─── GIVEN INFORMATION
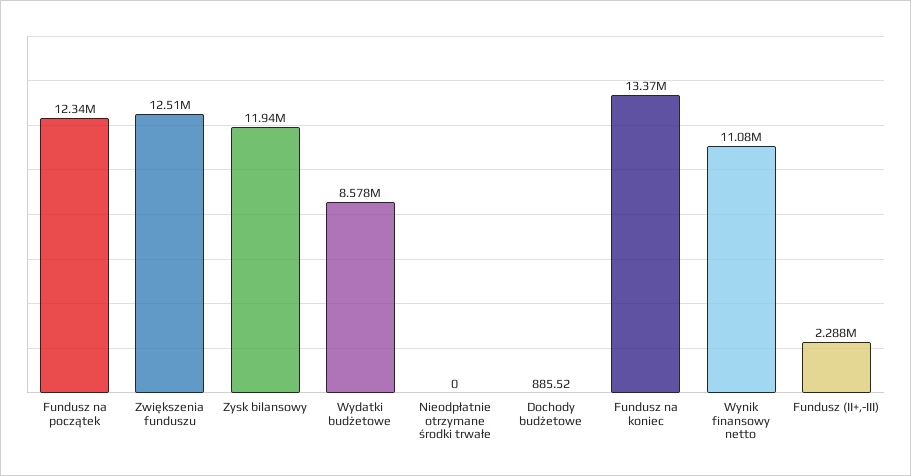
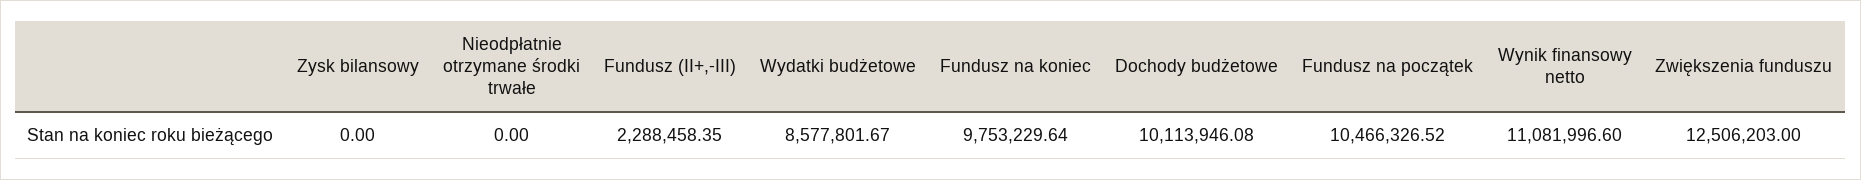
Fundusz na początek: 12340000 -> 10466326.52
Zysk bilansowy: 11940000 -> 0
Dochody budżetowe: 885.52 -> 10113946.08
Fundusz na koniec: 13370000 -> 9753229.64

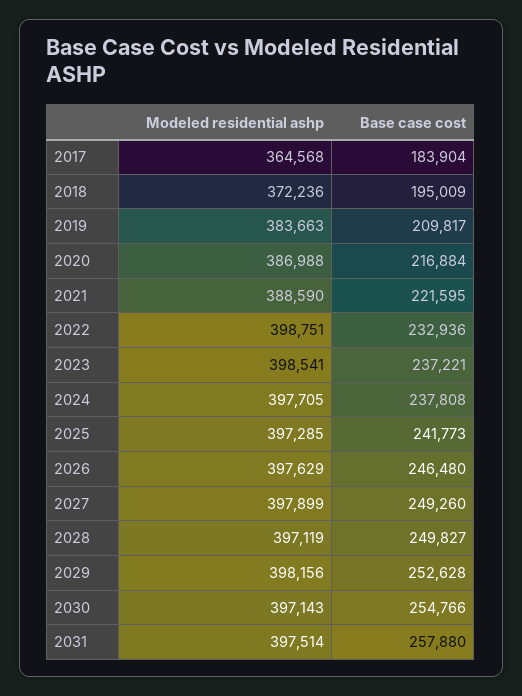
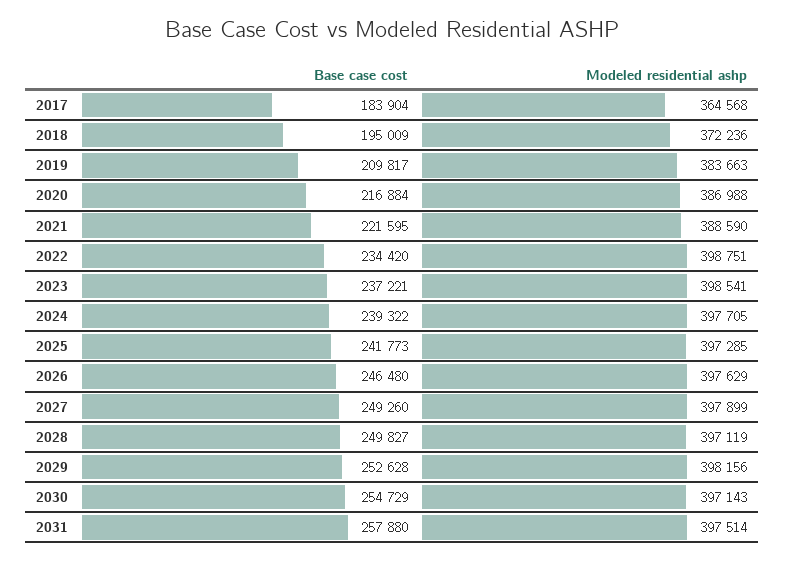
Base case cost, 2022: 232936 -> 234420
Base case cost, 2024: 237808 -> 239322
Base case cost, 2030: 254766 -> 254729

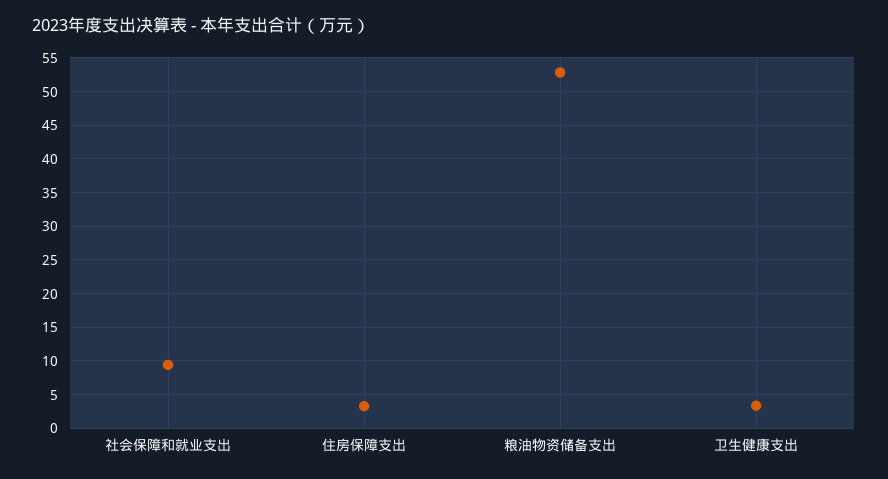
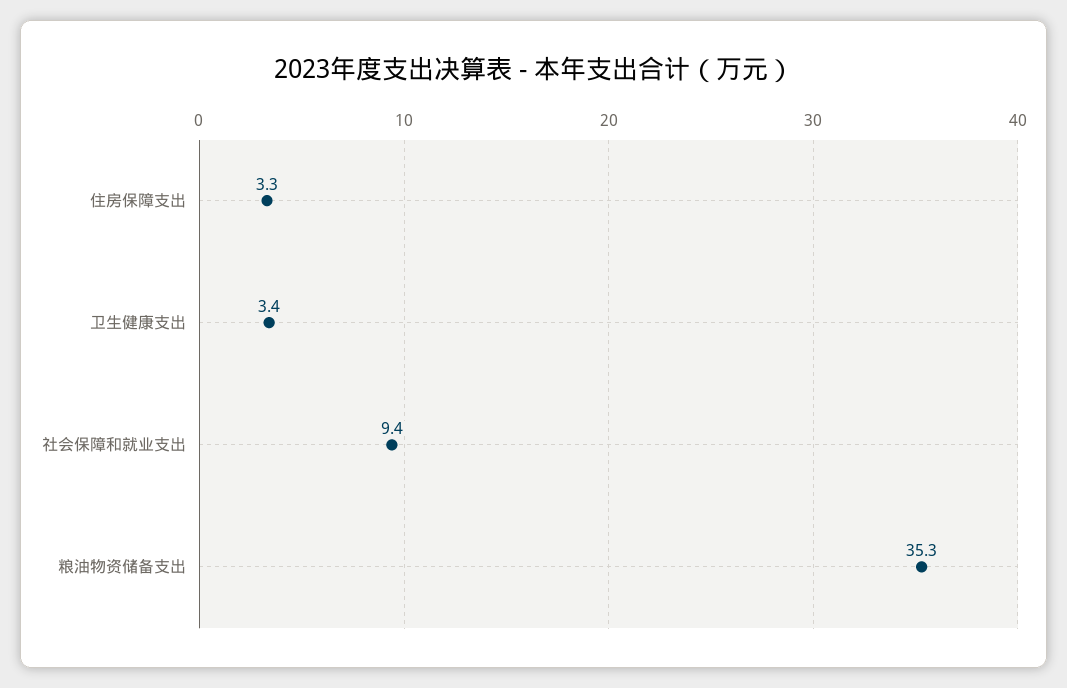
粮油物资储备支出: 53 -> 35.3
──────
» **DIRECTIONS**
Reproduce every line of the records containing the string "case".

» **RESPONSE AREA**
Base case cost, 2022: 232936 -> 234420
Base case cost, 2024: 237808 -> 239322
Base case cost, 2030: 254766 -> 254729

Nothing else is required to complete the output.